Tehran has rejected media reports linking an upcoming meeting between Iranian and EU officials to recent riots in Iran, saying the planned talks will focus on the 2015 multilateral nuclear deal.
Speaking at a news conference on Monday, Foreign Ministry Spokesman Bahram Qassemi said Foreign Minister Mohammad Javad Zarif is due in Brussels later this week for talks with the EU foreign policy chief, Federica Mogherini, as well as his British, German and French counterparts.
“This meeting will be held at the invitation of Ms. Mogherini, and is only meant to review the process of implementing the JCPOA,” said Qassemi, using an acronym for the nuclear deal officially called the Joint Comprehensive Plan of Action.
He was reacting to a foreign media fanfare created over Mogherini’s invitation, which claimed the EU was planning the meeting to address the riots in Iran.
“This meeting has been associated with Iran's internal affairs with vicious intentions,” Qassemi said.
The session would possibly take place at Mogherini’s office on Thursday or Friday or earlier, he added.
Earlier in the day, Zarif, himself, commented on the claims in media reports, saying, “Some media outlets, especially Israeli ones, tried to fabricate news in this regard. Such news fabrication is baseless and unfounded."
Last week, Iran witnessed peaceful protests against recent price hikes and the overall economic situation of the country. However, limited numbers of violent individuals, some of them armed, sought to turn the peaceful protests into street riots.
Some foreign media outlets, meanwhile, tried to depict the entire situation as an uprising targeting Iran’s Islamic establishment.
Mindful of how the violent individuals sought to hijack the peaceful rallies, however, the original protesters soon heeded calls by authorities to leave the streets, paving the way for law enforcement officials to deal with the vandals and armed elements.
Snub at UNSC for US
On Friday, the UN Security Council gave in to a US push for a meeting on the events inside Iran. The session, though, did not go as planned as three veto wielders and Washington’s own allies used the debate to criticize the White House for wasting the Security Council's time with an issue that related to Iran’s internal affairs.

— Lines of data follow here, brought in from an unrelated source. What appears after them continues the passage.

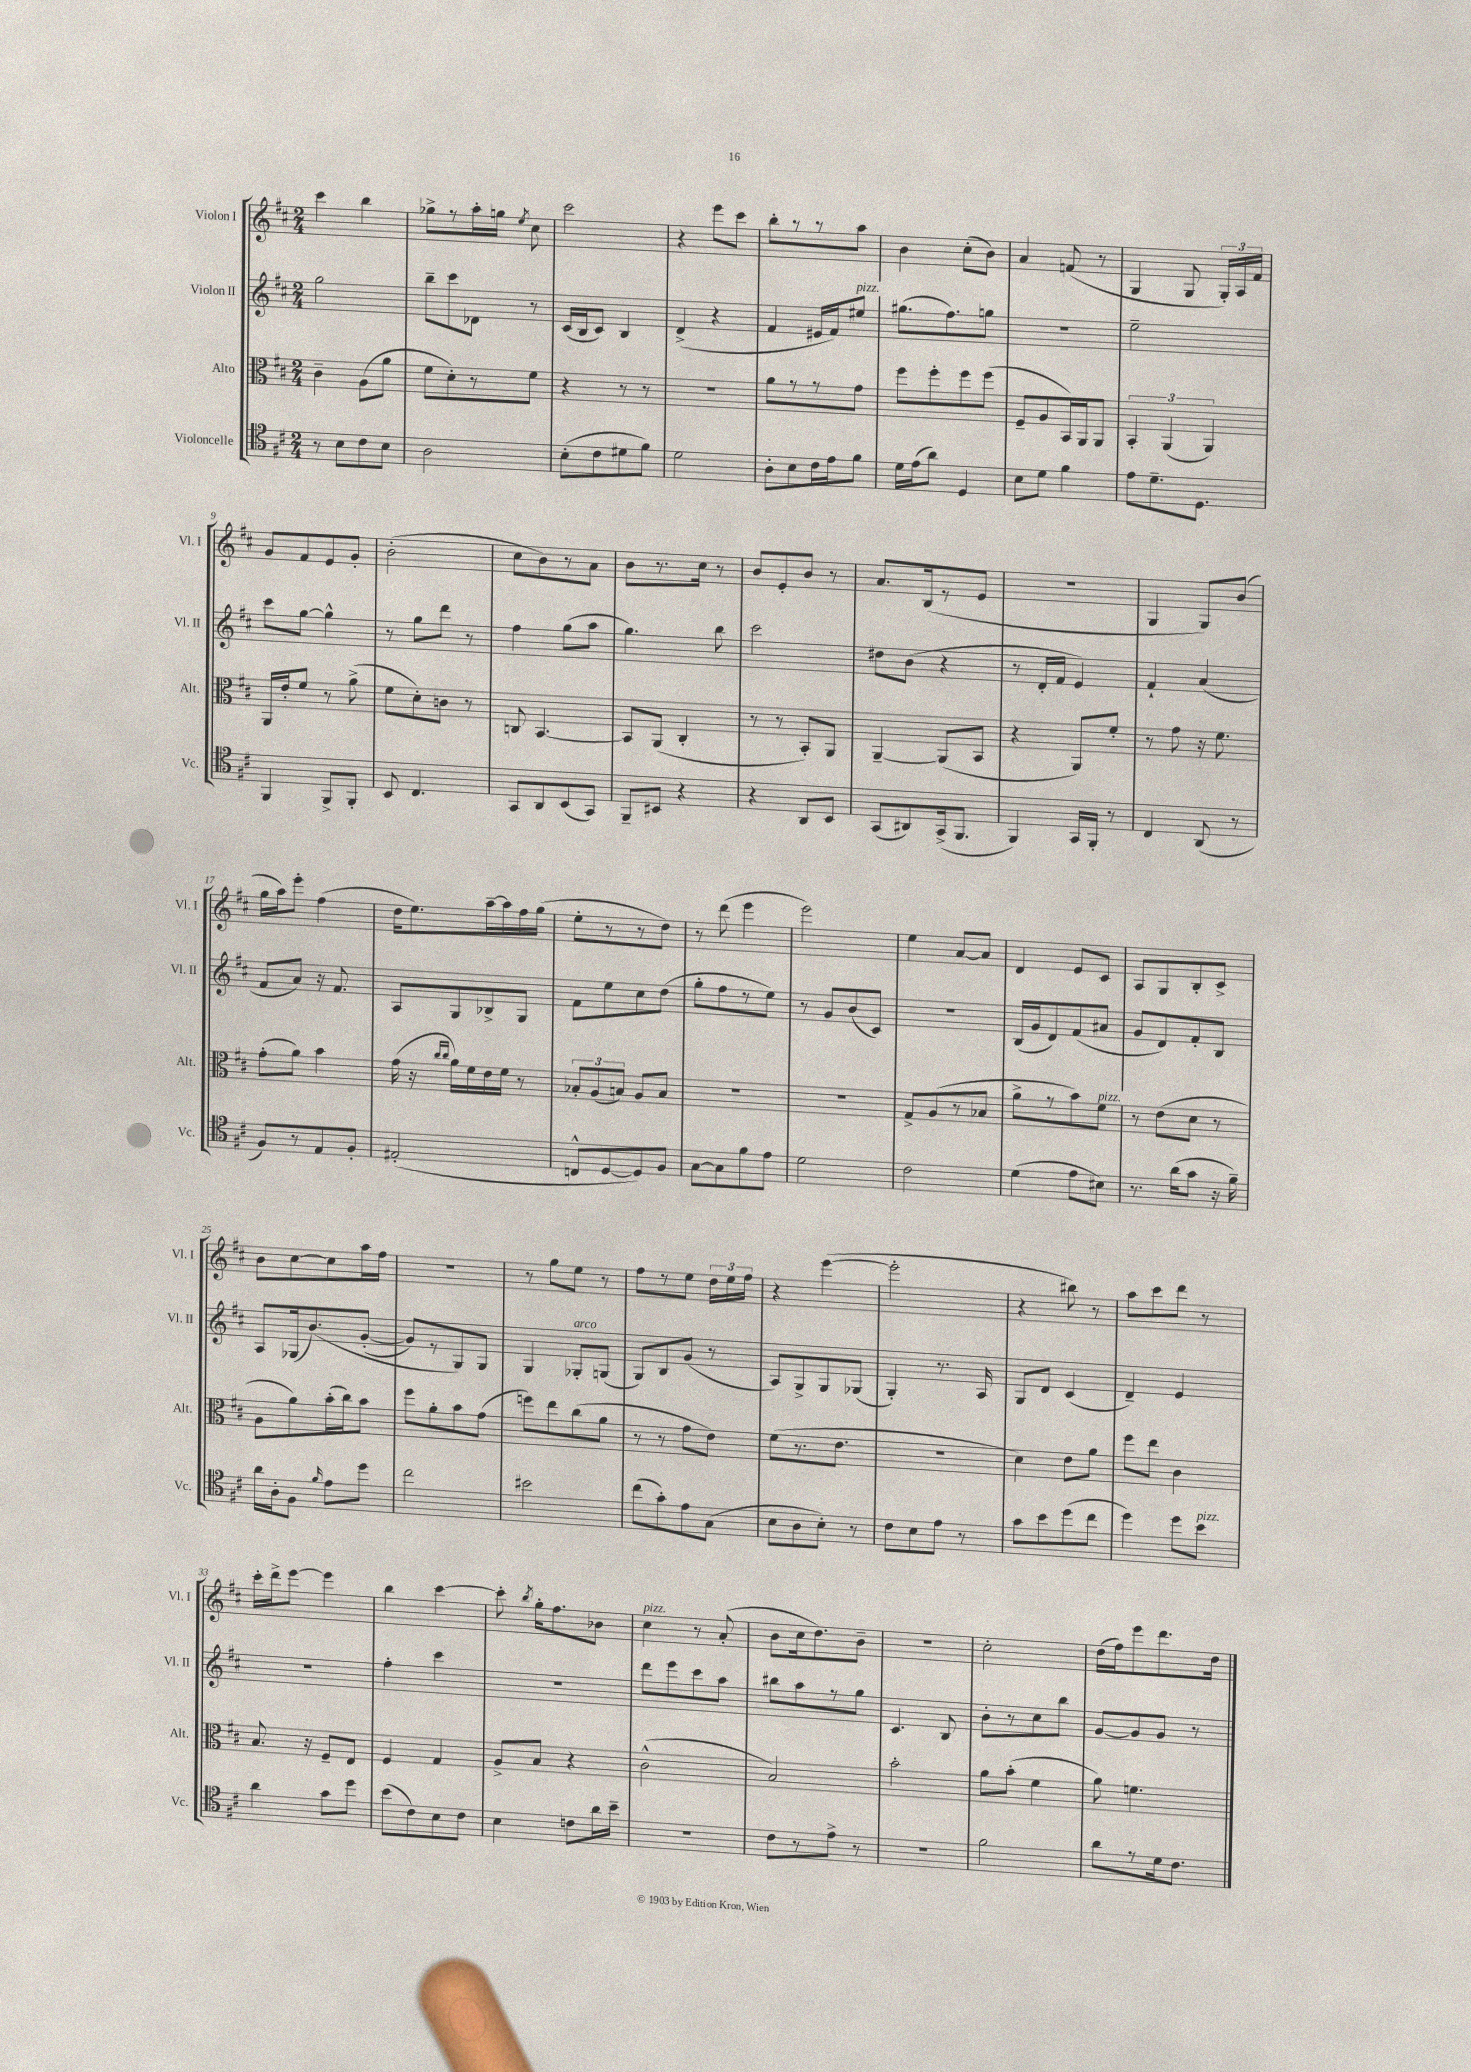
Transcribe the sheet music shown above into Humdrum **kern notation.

**kern	**kern	**kern	**kern
*staff4	*staff3	*staff2	*staff1
*clefC4	*clefC3	*clefG2	*clefG2
*k[f#c#]	*k[f#c#]	*k[f#c#]	*k[f#c#]
*M2/4	*M2/4	*M2/4	*M2/4
8r	4c#~\	2gg\	4ccc#\
8B\L	.	.	.
8c#\	(8A\L	.	4bb\
8B\J	8a\J	.	.
=	=	=	=
2A\	8f#\L	8bb~\L	8gg-^\L
.	8d'\)	8ccc#\	8r
.	8r	8d-\J	16aa'\L
.	.	.	16gg\JJ
.	.	.	8qee/
.	8f#\J	8r	8cc#\
=	=	=	=
(8B'\L	4r	(16c#/LL	2ccc#\
.	.	16B/J	.
8c#\	.	8c#/J)	.
8d#\	8r	4B/	.
8f#\J)	8r	.	.
=	=	=	=
2d\	2r	(4d^/	4r
.	.	4r	8eee\L
.	.	.	8ccc#\J
=	=	=	=
8A'\L	8a\L	4f#/	8bb'\L
8B\	8r	.	8r
16c#\L	8r	16e#/LL	8r
16e\J	.	16f#/J)	.
8f#\J	8g\J	8ee#/J	8aa\J
=	=	=	=
16d\LL	8ff#\L	(8.gg#\L	4b\
(16e\J	.	.	.
8a\J)	8ff#'\	.	.
.	.	8.ff#\)	.
4D/	8ff#\	.	(8cc#'\L
.	(8ff#\J	8gg\J	8b\J)
=	=	=	=
8B\L	8F#~/L	2r	4a/
8d\J	8A/	.	.
4f#\	16BB/L)	.	(8f/
.	16AA/J	.	.
.	8AA/J	.	8r
=	=	=	=
8e\L	6BB'/	2ee~\	4G/
8.d~\	.	.	.
.	(6AA/	.	.
.	.	.	8G/
8.D\J	.	.	.
.	6AA/)	.	.
.	.	.	24G'/LL)
.	.	.	24A/
.	.	.	24f#/JJ
=	=	=	=
4FF#/	16AA/LL	8ccc#\L	8g/L
.	16e'/J	.	.
.	8f#/J	[8gg\J	8f#/
8FF#^/L	8r	4gg^^\]	8e/
8FF#'/J	(8a^\	.	8g'/J
=	=	=	=
8BB/	8f#\L	8r	(2b'\
4.C#/	8d'\)	8gg\L	.
.	8c\J	8ddd\J	.
.	8r	8r	.
=	=	=	=
8GG/L	8C/	4ff#\	8cc#\L
8AA/	[4.BB/	.	8b\)
(8BB/	.	(8gg\L	8r
8GG/J)	.	8aa\J	8a\J
=	=	=	=
8FF#~/L	8BB/]L	4.gg\)	8b\L
8BB#/J	(8AA/J	.	8.r
4r	4C#'/	.	.
.	.	.	16cc#\Jk
.	.	8bb\	8r
=	=	=	=
4r	8r	2ccc#\	8b/L
.	8r	.	8e'/
8AA/L	8BB'/L)	.	8b/J
8BB/J	8AA/J	.	8r
=	=	=	=
(8GG/L	[4AA~/	8dd#\L	8.a/L
8AA#/)	.	(8b\J	.
.	.	.	(16B/k
(16GG^/k	(8AA/]L	4r	8r
8.FF#/J	.	.	.
.	8BB/J	.	8e/J
=	=	=	=
4FF#/)	4r	8r	2r
.	.	16d'/LL	.
.	.	16f#/JJ	.
16GG/LL	8AA/L)	4e/)	.
16FF#'/JJ	.	.	.
8r	8f#'/J	.	.
=	=	=	=
4C#/	8r	4f#`/	4G/
.	8g\	.	.
(8AA/	16r	(4a/	8G/L)
.	8.f#\	.	.
8r	.	.	(8b/J
=	=	=	=
8F#/L)	(8g'\L	8f#/L	16gg\LL
.	.	.	16aa\J)
8r	8a\J)	8a/J)	8eee'\J
8E/	4b\	16r	(4ff#\
.	.	8.f#/	.
8F#'/J	.	.	.
=	=	=	=
(2E#'/	(16g\	8A/L	16dd\LK
.	16r	.	8.ee\)
.	16qqcc#/LL	.	.
.	16qqcc#/JJ	.	.
.	16a\LL)	8G/	.
.	16f#\	.	.
.	16e\	8B-^/	[16aa~\L
.	16f#\JJ	.	16aa\]
.	8r	8G/J	16ff#\
.	.	.	(16gg\JJ
=	=	=	=
8C^^/L	12B-'/L	8f#\L	8ee'\L
.	(12A/	.	.
[8D/	.	8ee\	8r
.	12B/J)	.	.
8D/])	8A/L	8cc#\	8r
8F#/J	8B/J	(8dd\J	8dd\J)
=	=	=	=
[8G\L	2r	8gg'\L	8r
8G\]	.	8ff#\	(8ddd\
8f#\	.	8r	4eee\
8e\J	.	8ee\J)	.
=	=	=	=
2d\	2r	8r	2eee\)
.	.	8g/L	.
.	.	(8b/	.
.	.	8c#/J)	.
=	=	=	=
2c#\	8G^/L	2r	4ee\
.	(8A/	.	.
.	8r	.	[8a/L
.	8B-/J	.	8a/]J
=	=	=	=
(4d\	8a^\L	(16B/LL	4d/
.	.	16g/J	.
.	8r	8d/)	.
8e\L	8b\)	(8f#/	8e/L
8B#\J)	8f#\J	8a#/J	8c#/J
=	=	=	=
8.r	8r	8g/L	8A/L
.	(8e\L	8d/)	8G/
(16a\LK	.	.	.
8g\J	8d\J	8f#'/	8B'/
16r	8r	8B/J	8c#^/J
16f#~\)	.	.	.
=	=	=	=
16a\LL	8A\L	8A/L	8b\L
16A'\J	.	.	.
8F#\J	8a\)	(16G-/k	[8cc#\
.	.	&(8.b/)	.
16qqf#/	.	.	.
8e\L	(16b'\L	.	8cc#\]
.	16cc#\J)	.	.
8dd\J	8b\J	([8g'/J	16aa\L
.	.	.	16ff#\JJ
=	=	=	=
2cc#\	8ff#\L	8g/]L)	2r
.	8a'\	8r	.
.	8b\	8G/&)	.
.	(8g\J	8G/J	.
=	=	=	=
2b#\	8ff\L)	4G/	8r
.	8ee\	.	8gg\L
.	(8cc#\	8G-'/L	8ee\J
.	8a\J	(8G/J	8r
=	=	=	=
(8cc#\L	8r	8G/L)	8ff#\L
8g'\)	8r	8B/	8r
8e\	8g\L	(8g/J	8ee\J
(8G\J	8e\J)	8r	24dd\LL
.	.	.	24ee\
.	.	.	24ff#\JJ
=	=	=	=
8B\L	(8f#\L	8A/L)	4r
8A\	8.r	8G^/	.
8B'\J)	.	8G/	([4eee\
.	8.e\J	.	.
8r	.	(8G-/J	.
=	=	=	=
8c#\L	2r	4G'/)	2eee'\]
8B\	.	.	.
8e\J	.	8.r	.
8r	.	.	.
.	.	16A/	.
=	=	=	=
8g\L	4d\)	8G/L	4r
8b\	.	8d/J	.
(8dd\	8e\L	(4c#/	8bb#\)
8cc#\J	8a\J	.	8r
=	=	=	=
4dd\)	8ff#\L	4d~/)	8aa\L
.	8ee\J	.	8ccc#\
8dd\L	4c#\	4e/	8ddd\J
8b\J	.	.	8r
=	=	=	=
4a\	8.B/	2r	16ccc#'\LL
.	.	.	16ddd^\J
.	.	.	[8eee\J
.	16r	.	.
8g\L	8F#~/L	.	4eee\]
8dd\J	8E/J	.	.
=	=	=	=
(8b\L	4F#/	4ff#'\	4bb\
8c#\)	.	.	.
8B\	4G/	4ccc#\	[4ccc#\
8c#\J	.	.	.
=	=	=	=
4B\	8A^/L	2r	8ccc#'\]
.	.	.	8qbb/
.	8B/J	.	16gg'\LK
.	.	.	8.ff#\
8c\L	4r	.	.
16a\L	.	.	8b-\J
16b~\JJ	.	.	.
=	=	=	=
2r	(2c#^^\	8ddd\L	4cc#\
.	.	8eee\	.
.	.	8ccc#\	8r
.	.	8aa\J	(8a'/
=	=	=	=
8c#\L	2B/)	8bb#\L	8b\L
8r	.	8aa\	16cc#\k
.	.	.	8.dd\)
8e^\J	.	8r	.
8r	.	8gg\J	8b~\J
=	=	=	=
2r	2b'\	4.c#/	2r
.	.	8B/	.
=	=	=	=
2f#\	8a\L	8b'\L	2cc#'\
.	(8b'\J	8r	.
.	4f#\	8cc#\	.
.	.	8bb\J	.
=	=	=	=
8a\L	8a\)	[8g/L	(16dd\LL
.	.	.	16ff#\J)
8r	4.f\	8g/]	8eee\
16d\k	.	8g/J	8.ddd\
8.c#\J	.	.	.
.	.	8r	.
.	.	.	16dd\Jk
==	==	==	==
*-	*-	*-	*-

At the meeting, several UNSC members defended the JCPOA and warned the US against attempts to exploit the recent developments inside Iran to undermine the 2015 nuclear accord.
Qassemi touched on the US failure to bring UNSC members on board against Iran at Friday’s session, describing it as yet another defeat for Washington in its regional and foreign policy.
The developments at the council showed a “new era” has dawned, and that the Security Council, along with the entire international community, does not follow in Washington’s footsteps.
Qassemi further said that Washington’s potential departure from the Iran nuclear deal or any irrational attitude on its part would be met with Tehran’s proportionate and strong reaction, “which will make the US administration regret it.”